En toute confidence


Certaines vedettes sont si lisses et discrètes qu'on peut passer à côté de leur œuvre bien qu'on en connaisse les grands refrains. Aux adolescents nés sous Georges Pompidou, Julien Clerc chantait Lili voulait aller danser (1982), Cœur de rocker (1983) ou Melissa (1984) quand Bernard Lavilliers, Renaud, Téléphone ou Alain Souchon alignaient des tubes forts en pouvoir d'identification. Du poing sur la figure que lui ficha Patrick Dewaere («Il était costaud, j'ai eu très mal») quand l'acteur eut vent de la liaison entre sa compagne, Miou-Miou, et Julien Clerc, à la cocaïne dont le chanteur s'éprit un temps, en passant par les dîners mondains qu'il organisait chez lui autour de François Mitterrand, on en apprend de drôles sur ce mélodiste «jaloux de sa vie privée» comme il est précisé en quatrième de couverture de «Julien» (Calmann-Lévy), la biographie que Sophie Delassein lui consacre à partir d'entretiens menés avec l'artiste et ses proches.

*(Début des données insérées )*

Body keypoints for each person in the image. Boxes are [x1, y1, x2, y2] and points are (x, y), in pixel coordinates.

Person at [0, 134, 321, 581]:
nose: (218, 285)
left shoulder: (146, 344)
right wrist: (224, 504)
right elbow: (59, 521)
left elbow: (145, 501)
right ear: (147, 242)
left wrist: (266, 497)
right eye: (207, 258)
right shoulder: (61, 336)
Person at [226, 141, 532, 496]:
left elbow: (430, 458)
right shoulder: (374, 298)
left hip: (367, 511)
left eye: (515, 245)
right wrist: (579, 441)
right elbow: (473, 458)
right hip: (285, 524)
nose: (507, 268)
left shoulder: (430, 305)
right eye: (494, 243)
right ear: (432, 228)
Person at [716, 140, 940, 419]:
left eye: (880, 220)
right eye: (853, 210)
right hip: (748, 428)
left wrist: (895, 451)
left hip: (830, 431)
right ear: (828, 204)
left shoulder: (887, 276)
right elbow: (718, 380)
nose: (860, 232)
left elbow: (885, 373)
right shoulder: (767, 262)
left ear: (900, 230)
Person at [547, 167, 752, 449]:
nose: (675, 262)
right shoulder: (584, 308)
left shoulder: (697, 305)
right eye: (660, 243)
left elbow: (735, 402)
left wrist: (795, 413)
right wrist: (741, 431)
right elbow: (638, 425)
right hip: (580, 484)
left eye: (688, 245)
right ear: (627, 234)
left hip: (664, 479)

Des anecdotes qui font le sel d'une existence doublées d'une approche pointilleuse d'un répertoire imposant qui donne envie de réécouter certains disques, dont le fameux N°7 (1975) enregistré après que France Gall l'eut quitté.

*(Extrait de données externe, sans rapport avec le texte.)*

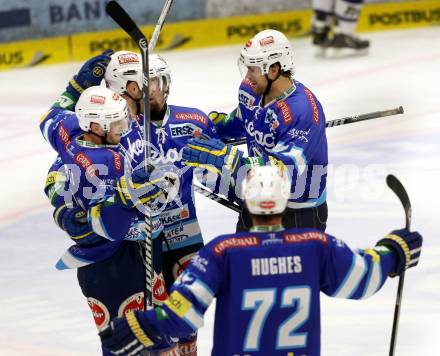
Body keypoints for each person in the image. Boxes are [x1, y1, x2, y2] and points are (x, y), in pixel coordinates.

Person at [98, 164, 423, 356]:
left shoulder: (223, 251)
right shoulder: (315, 246)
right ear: (284, 202)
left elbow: (182, 315)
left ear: (246, 204)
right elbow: (362, 277)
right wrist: (394, 252)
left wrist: (140, 325)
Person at [43, 50, 219, 356]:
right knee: (129, 339)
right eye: (145, 83)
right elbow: (61, 179)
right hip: (123, 251)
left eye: (157, 82)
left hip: (161, 234)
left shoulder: (101, 129)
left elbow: (52, 122)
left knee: (173, 325)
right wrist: (66, 205)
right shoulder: (112, 144)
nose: (154, 89)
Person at [40, 83, 170, 355]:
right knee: (131, 343)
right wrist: (136, 194)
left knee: (138, 339)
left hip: (102, 264)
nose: (124, 128)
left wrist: (77, 84)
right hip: (116, 261)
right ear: (96, 127)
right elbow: (111, 224)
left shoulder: (68, 135)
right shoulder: (109, 163)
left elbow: (50, 121)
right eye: (116, 123)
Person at [184, 29, 328, 233]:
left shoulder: (302, 112)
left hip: (298, 210)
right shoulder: (251, 89)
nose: (248, 76)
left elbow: (284, 170)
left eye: (253, 69)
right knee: (244, 264)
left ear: (274, 69)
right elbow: (246, 117)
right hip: (255, 200)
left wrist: (229, 159)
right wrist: (216, 126)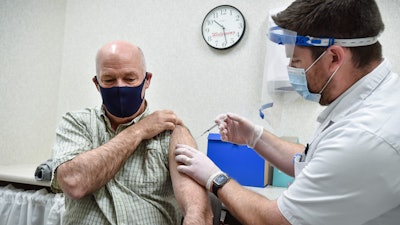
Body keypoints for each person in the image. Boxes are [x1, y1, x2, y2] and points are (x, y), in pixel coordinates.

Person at [174, 0, 400, 224]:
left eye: (296, 60)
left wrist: (216, 178)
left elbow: (276, 221)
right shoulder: (370, 100)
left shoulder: (366, 134)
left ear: (334, 58)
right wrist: (255, 137)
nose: (291, 68)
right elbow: (315, 161)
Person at [51, 40, 213, 225]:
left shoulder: (171, 131)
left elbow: (198, 212)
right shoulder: (76, 123)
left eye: (130, 79)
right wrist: (139, 130)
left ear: (147, 80)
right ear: (97, 83)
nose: (120, 87)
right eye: (109, 80)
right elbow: (74, 182)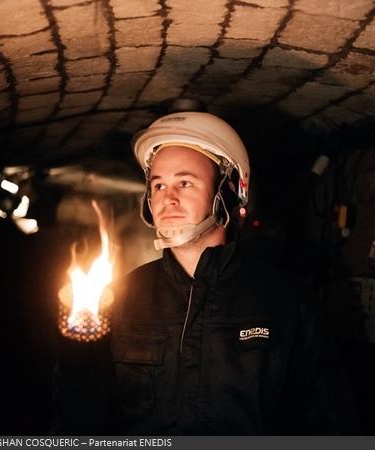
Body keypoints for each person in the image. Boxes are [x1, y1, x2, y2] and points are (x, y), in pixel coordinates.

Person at [107, 112, 357, 435]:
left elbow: (329, 422)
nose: (167, 198)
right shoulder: (123, 296)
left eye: (184, 182)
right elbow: (86, 410)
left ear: (228, 193)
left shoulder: (285, 301)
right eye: (158, 185)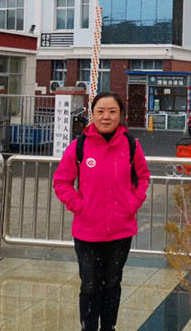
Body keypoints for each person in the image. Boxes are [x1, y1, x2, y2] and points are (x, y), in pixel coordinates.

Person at [54, 91, 150, 331]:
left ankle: (109, 327)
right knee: (89, 283)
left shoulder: (131, 145)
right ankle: (88, 327)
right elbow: (62, 182)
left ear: (120, 115)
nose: (106, 116)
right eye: (101, 111)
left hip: (120, 229)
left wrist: (132, 203)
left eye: (112, 111)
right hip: (87, 231)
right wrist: (80, 206)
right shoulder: (79, 147)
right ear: (93, 114)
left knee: (112, 282)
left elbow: (143, 177)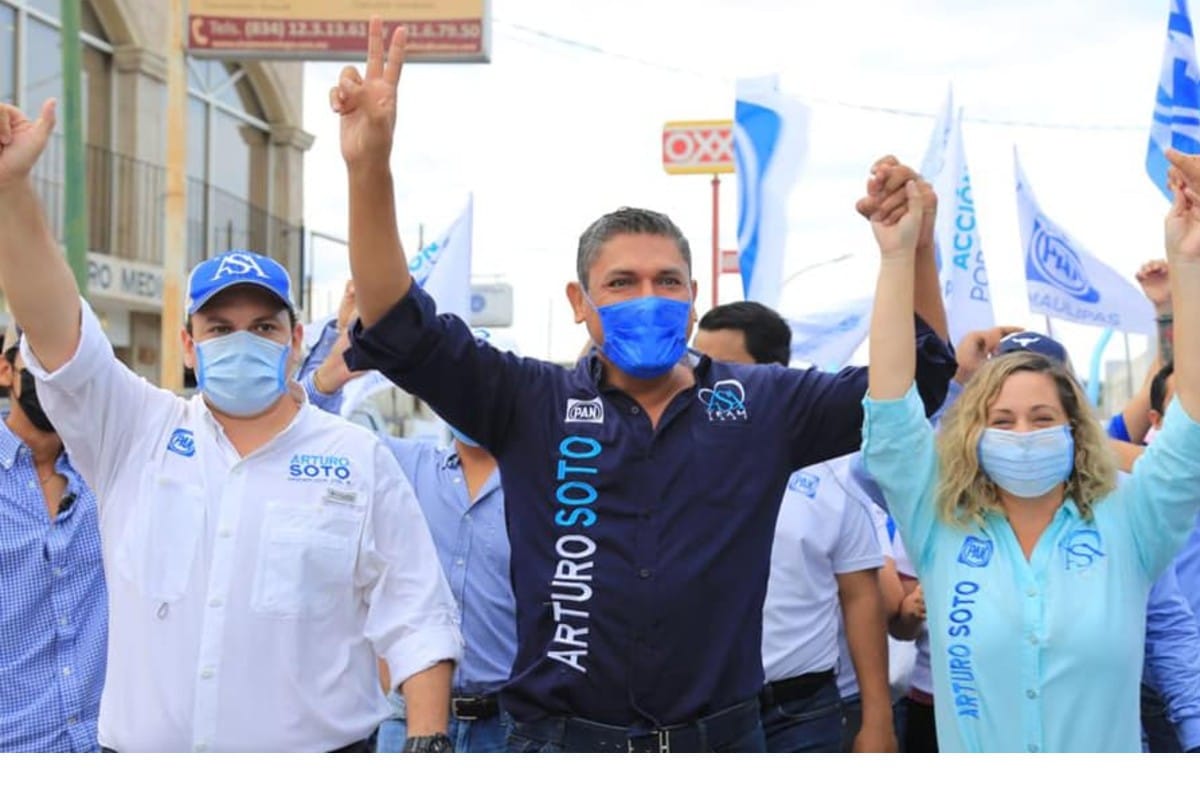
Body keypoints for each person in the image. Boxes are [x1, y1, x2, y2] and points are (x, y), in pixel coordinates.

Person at [328, 19, 955, 752]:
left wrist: (911, 251)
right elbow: (400, 324)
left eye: (666, 282)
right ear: (579, 302)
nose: (647, 297)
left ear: (694, 297)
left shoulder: (763, 405)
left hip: (720, 745)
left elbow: (918, 381)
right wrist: (369, 168)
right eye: (621, 283)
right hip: (559, 746)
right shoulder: (529, 402)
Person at [0, 98, 463, 752]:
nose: (240, 342)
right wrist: (13, 192)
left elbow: (417, 619)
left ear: (296, 340)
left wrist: (428, 745)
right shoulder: (134, 431)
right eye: (219, 328)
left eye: (263, 327)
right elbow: (56, 328)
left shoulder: (359, 460)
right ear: (188, 346)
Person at [860, 155, 1200, 751]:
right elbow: (891, 411)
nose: (1022, 433)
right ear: (972, 431)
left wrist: (1190, 264)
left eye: (1042, 418)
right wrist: (895, 258)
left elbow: (1191, 420)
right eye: (1002, 419)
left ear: (1076, 428)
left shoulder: (1132, 522)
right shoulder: (938, 520)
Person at [299, 323, 519, 753]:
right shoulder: (403, 464)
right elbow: (304, 435)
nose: (468, 396)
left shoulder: (543, 484)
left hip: (507, 726)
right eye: (457, 384)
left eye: (483, 383)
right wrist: (331, 374)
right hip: (407, 716)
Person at [692, 301, 895, 753]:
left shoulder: (833, 468)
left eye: (722, 368)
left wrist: (878, 718)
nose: (704, 380)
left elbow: (860, 595)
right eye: (698, 363)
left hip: (800, 713)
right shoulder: (668, 455)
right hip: (699, 712)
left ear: (771, 376)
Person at [0, 324, 106, 752]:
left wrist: (325, 379)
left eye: (65, 367)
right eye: (37, 361)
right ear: (6, 371)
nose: (52, 378)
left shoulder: (109, 467)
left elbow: (239, 451)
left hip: (105, 746)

Page 114, Julien Clerc évoque Gilbert Bécaud auprès duquel il débuta. «Le souvenir que j'en garde est celui d'un être très attachant, incandescent, doté d'une énergie incroyable [...], une bête à premières qui n'avait pas son pareil pour emballer les salles. C'était passionnant de le regarder travailler. J'ai beaucoup appris de lui, même si une partie de moi se refusait à utiliser ce que je considérais comme des ficelles. Son art des rappels et sa façon de chauffer le public avant de rechanter une seule chanson étaient tellement consommés que cela m'a servi de contre-exemple». Cette séquence, le rappel, qui jadis se méritait (Jacques Brel s'y refusait, «Demande-t-on à deux boxeurs épuisés après un combat de quinze rounds d'en faire un petit seizième pour le plaisir?», et Charles Trenet faisait payer très cher à l'organisateur sa Romance de Paris), est devenue le pis-aller final d'un tour de chant. Les lumières s'éteignent après une heure et demie de show, les spectateurs applaudissent gentiment, certains que l'artiste reviendra interpréter deux ou trois autres chansons comme s'il leur offrait un bonus. En novembre 2012, j'ai vu Julien Clerc pour la première fois sur scène au théâtre en plein air de Saint-Gilles-les Bains, à La Réunion. À la fin d'un spectacle épatant, tout en succès populaires, seul parmi mille criant «Une autre, une autre!», j'espérais à mi-voix: «Non, arrête-toi là! Surtout ne rechante pas! C'est superbe comme ça. Laisse-les avec cette petite déception.» Revenu sous les projecteurs, Julien Clerc salua sa foule sentimentale puis recula lentement pour, au moment pile de quitter les planches, dans une fraction de seconde, serrer son poing tel le champion de tennis après un coup droit gagnant. «Je les ai eus, dut-il se dire, ils sont debout!» et s'éclipsa. Qu'il m'eût été agréable de partager un tel instant avec Sophie Delassein qui excelle à dévoiler avec tact les secrets les mieux gardés des artistes.